DATASET EXCERPTS

=== Section Start ===

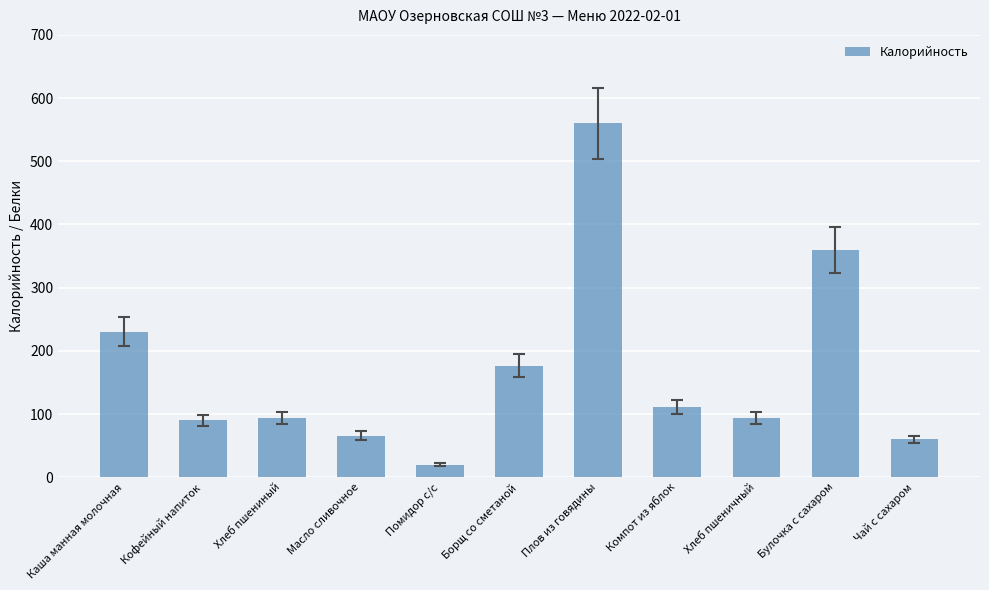

What is the greatest value displayed?

560.0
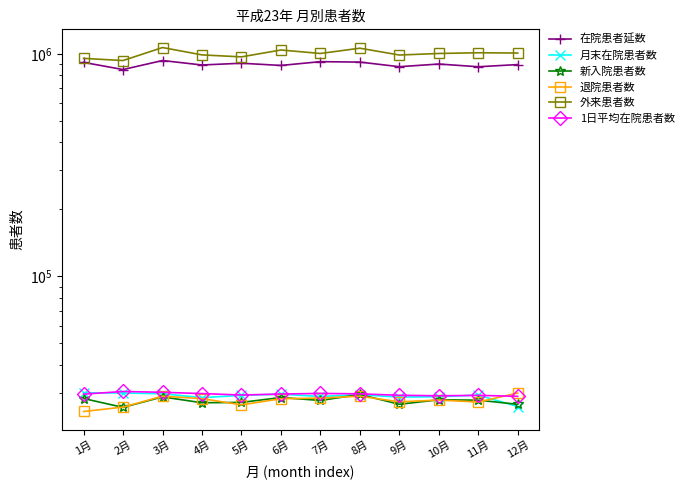

How many data points in 退院患者数 are above 28173?

5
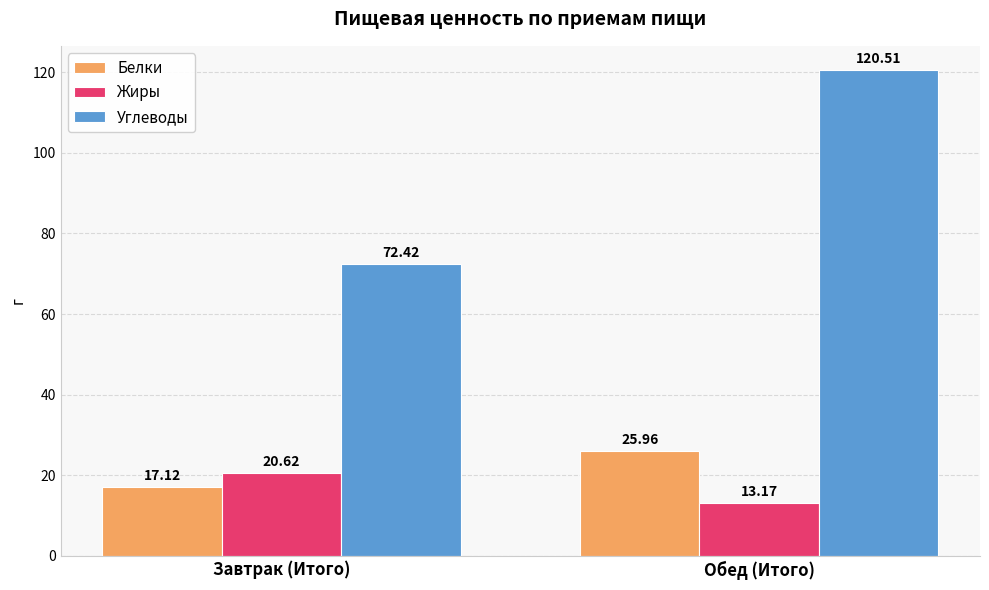

What value does the Жиры series have at Обед (Итого)?

13.2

=== Section End ===

JOB ITEM
Go through all of the lines above and swap "value" for "number" wherever it appears, changing nothing else. Leave the pictures out of your answer.

SOLUTION FOR THIS PROBLEM
What is the greatest number displayed?

560.0

How many data points in 退院患者数 are above 28173?

5

What number does the Жиры series have at Обед (Итого)?

13.2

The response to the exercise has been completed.